• PASSAGE:
-- Opening Marker --

8000 Python: [Bug]: WorkflowExecutor re-sends already-answered RequestInfoEvents after checkpoint restore · Issue #3255 · microsoft/agent-framework · GitHub
[go: up one dir, main page]

Skip to content

Python: [Bug]: WorkflowExecutor re-sends already-answered RequestInfoEvents after checkpoint restore #3255

@Sherlocco

Description

@Sherlocco

Description

Environment

  • Package: agent-framework[azure]==1.0.0b260106
  • Python: 3.12
  • OS: Windows 11

Description

When using request_response() within a sub-workflow that is managed by a WorkflowExecutor, resuming from a checkpoint causes already-answered requests to be re-sent to the parent workflow. This results in either:

  1. ValueError: Response provided for unknown request ID: <uuid> when trying to reply to duplicate requests
  2. Workflow hanging because expected_response_count is incorrect

Reproduction Steps

  1. Create a parent workflow with an Orchestrator executor
  2. Create a sub-workflow (e.g., TicketingWorkflow) wrapped in a WorkflowExecutor
  3. In the sub-workflow, use request_response() to pause and wait for user input (e.g., ticket confirmation)
  4. Save a checkpoint when the workflow becomes idle with pending requests
  5. Resume the workflow from checkpoint and provide a response
  6. The sub-workflow continues and makes another request_response() call (e.g., for ticket description)

-- Closing Marker --

• DATA EXCERPT:
-- Opening Marker --

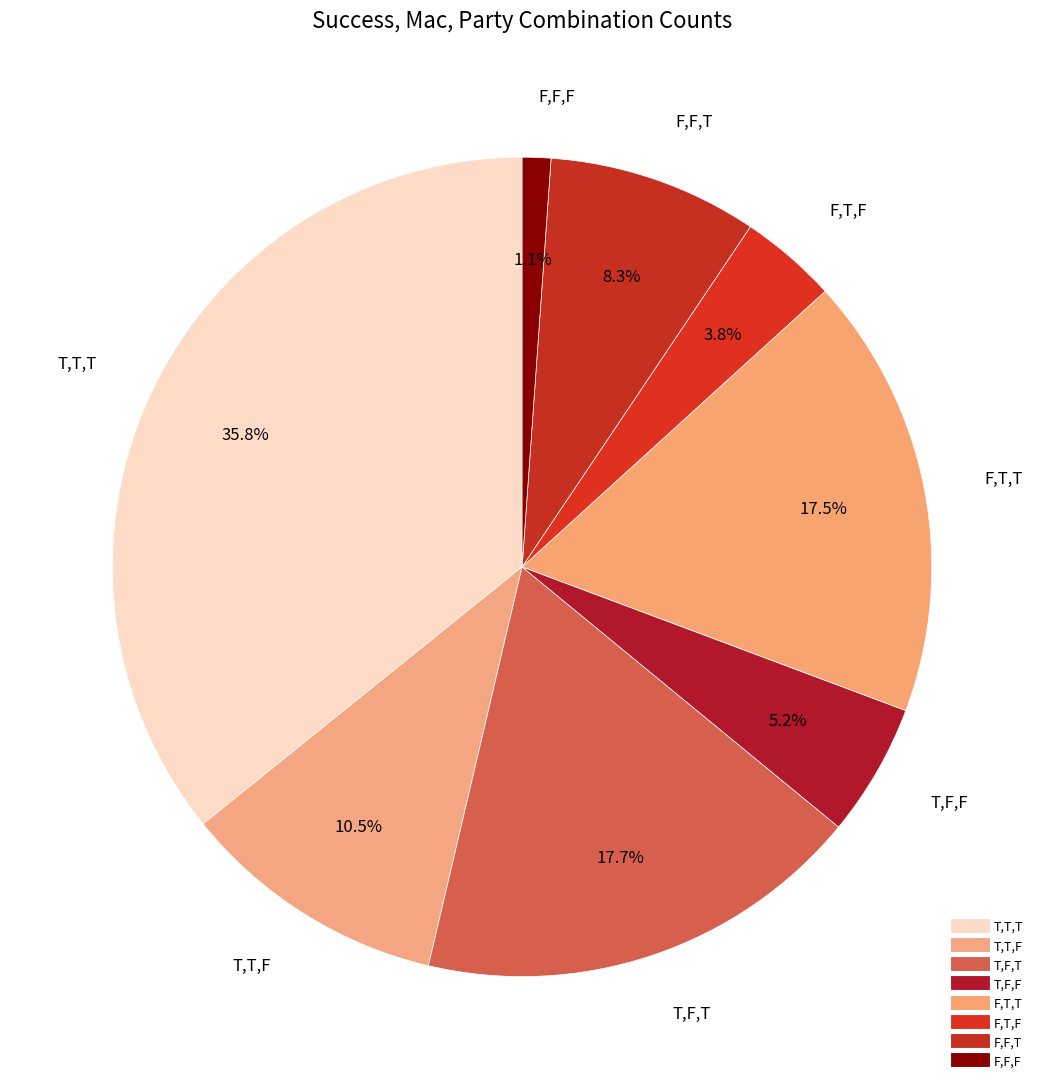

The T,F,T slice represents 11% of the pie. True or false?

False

-- Closing Marker --

• ACTIVITY: Please state which Python version the bug report lists in its environment section. The data above have no role here.

• YOUR RESPONSE: Python 3.12.